Mouassine is a district within the Medina of Marrakech neighbouring the districts of Bab Doukkala, Azbezt, Derb Tizougarine and Riad Aitoun El Kedim. The area contains the Mouassine Mosque, the Mouassine Fountain (part of the mosque complex), and the Dar el Bacha Palace.

The area acts as one of the main gateways to the souks and is a relatively affluent area of the medina (old city).

Name 
Like the name Marrakech which is derived from the Tamazight language to mean the land of God  the name for the district of Mouassine is likely to have Tamazight origins but the meaning is unclear. In the 1930s the district had a spelling that was closer to the phonetic sound and was written Mwasin. When the city of Marrakech was established in 1061 the district was known as Houmat Abi Abidan but during Marrakech’s renaissance in the 16th century under its Saadian rulers the name changed to Mouassine.

History 

Up until the reign of Abdellah El Ghalib Jews were relatively dispersed through the city but the area of Mouassine housed a significant concentration of them and was generally regarded as an ancient Jewish quarter. When Abdallah El Ghalib came to power in 1557 he used the opportunity to re-landscape Marrakech as a symbol of his authority and part of this was to relocate the Jewish community into the new Mellah area. Up until this massive re-landscaping Mouassine was regarded as one of the two ancient Jewish areas. The most famous landmark in Mouassine is the Mouassine Mosque commissioned by Sultan Abdellah. The construction of the mosque was part of a major redevelopment of the area and was located upon the site of a former Jewish cemetery. The mosque, also known as Jami' al-Ashraf is part of a larger complex that includes a library, hamman, madrasa and the famous Mouassine Fountain, one of the most famous in the medina.

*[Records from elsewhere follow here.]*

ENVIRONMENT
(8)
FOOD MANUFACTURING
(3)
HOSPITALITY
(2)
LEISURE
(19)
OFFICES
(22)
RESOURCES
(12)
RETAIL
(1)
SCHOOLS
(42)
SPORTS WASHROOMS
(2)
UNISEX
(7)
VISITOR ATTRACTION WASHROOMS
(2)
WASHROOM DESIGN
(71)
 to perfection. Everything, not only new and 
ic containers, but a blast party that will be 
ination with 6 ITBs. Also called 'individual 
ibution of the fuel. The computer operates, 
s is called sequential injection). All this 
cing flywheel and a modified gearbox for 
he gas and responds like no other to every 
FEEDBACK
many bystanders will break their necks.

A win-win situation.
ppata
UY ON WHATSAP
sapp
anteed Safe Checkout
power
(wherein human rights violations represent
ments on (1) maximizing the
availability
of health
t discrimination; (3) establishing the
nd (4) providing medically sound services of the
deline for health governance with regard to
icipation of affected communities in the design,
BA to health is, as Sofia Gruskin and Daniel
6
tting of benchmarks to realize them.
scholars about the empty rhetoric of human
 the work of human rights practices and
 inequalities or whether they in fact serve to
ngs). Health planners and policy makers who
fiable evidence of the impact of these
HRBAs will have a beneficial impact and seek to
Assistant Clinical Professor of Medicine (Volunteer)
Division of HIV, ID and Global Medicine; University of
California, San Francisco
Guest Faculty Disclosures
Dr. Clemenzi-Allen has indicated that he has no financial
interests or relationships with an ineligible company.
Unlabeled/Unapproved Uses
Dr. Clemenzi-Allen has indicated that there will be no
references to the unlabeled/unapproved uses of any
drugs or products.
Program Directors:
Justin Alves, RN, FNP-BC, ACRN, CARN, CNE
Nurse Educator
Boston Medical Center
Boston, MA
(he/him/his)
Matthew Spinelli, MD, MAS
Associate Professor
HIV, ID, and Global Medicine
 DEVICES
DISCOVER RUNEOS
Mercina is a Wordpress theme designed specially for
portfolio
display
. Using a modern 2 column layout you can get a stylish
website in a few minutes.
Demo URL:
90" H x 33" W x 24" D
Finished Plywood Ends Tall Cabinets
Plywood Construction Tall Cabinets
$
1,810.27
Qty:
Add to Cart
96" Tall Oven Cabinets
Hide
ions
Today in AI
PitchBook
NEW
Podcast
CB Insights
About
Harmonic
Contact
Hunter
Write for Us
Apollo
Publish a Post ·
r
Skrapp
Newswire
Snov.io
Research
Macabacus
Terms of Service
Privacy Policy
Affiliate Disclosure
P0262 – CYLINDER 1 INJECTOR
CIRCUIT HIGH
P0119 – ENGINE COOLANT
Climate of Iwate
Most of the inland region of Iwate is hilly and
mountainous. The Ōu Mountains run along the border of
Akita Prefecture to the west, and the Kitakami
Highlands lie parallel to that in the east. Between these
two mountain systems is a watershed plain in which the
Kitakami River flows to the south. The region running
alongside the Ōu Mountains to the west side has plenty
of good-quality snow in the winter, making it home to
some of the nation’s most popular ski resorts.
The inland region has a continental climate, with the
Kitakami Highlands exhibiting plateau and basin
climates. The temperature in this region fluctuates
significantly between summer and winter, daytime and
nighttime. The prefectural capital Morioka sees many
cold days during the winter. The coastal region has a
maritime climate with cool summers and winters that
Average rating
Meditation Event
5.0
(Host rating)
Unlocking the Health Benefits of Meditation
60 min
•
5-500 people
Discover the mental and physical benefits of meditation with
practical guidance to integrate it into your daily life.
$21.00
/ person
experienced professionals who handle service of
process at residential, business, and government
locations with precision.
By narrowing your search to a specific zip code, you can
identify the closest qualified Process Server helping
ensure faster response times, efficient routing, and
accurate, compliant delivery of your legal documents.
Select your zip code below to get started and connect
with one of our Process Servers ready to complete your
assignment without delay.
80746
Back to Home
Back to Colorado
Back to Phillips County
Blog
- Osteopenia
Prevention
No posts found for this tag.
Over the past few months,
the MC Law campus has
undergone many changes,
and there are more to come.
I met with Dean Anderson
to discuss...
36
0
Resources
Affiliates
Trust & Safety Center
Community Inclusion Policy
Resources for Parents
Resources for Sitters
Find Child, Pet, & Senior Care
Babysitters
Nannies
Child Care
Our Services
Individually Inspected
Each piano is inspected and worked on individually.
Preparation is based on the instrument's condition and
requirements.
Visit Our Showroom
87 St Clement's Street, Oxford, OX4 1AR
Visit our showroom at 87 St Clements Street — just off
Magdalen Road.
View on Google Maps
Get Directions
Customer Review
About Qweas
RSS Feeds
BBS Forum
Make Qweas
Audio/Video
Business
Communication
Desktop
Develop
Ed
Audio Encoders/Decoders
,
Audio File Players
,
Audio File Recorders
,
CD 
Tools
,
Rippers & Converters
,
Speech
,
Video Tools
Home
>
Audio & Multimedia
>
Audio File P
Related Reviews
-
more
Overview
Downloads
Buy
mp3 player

The current configuration of Mouassine thus dates back to the Saadian period, and its redevelopment at this time enticed a relatively large number of bourgeois or aristocratic families to build their residences here. This has resulted in a concentration of structures dating from the Saadian period located in this area, with examples of Saadian-era houses including the Dar Cherifa (formerly Dar Ijimi), the Dar al-Mas'udiyyin, and the Dar al-Masluhiyyin (known also as Ksour Agafay). Some of these houses today have been converted into cafés, restaurants, and hotels. Also notable is the douiria (an upper-floor apartment for receiving guests) in what is now the Mouassine Museum. This house, recently restored to reveal its original wood and stucco ornamentation, dates back to the Saadian period but also features decorative motifs from the time of Sultan Moulay Ismail (1672–1727).

Economy 
Mouassine is one of the most upmarket areas of the Medina containing a number of the highest rated riads in the whole of Morocco. Riad Snan 13, Dar Mo’da, Riad Al-Bushra, Riad El-Zohar, and Riad L’Orangerie were all in Trip Advisor’s top 25 in 2014.

Additionally there are a number of stores that offer top quality Moroccan produce and export their produce around the world. La Maison du Kaftan Marocain, Maktoub, Kif Kif, and Kulchi all have their home in Mouassine. The area seems to successfully fuse the traditional with the contemporary and remains an important gateway to the souks.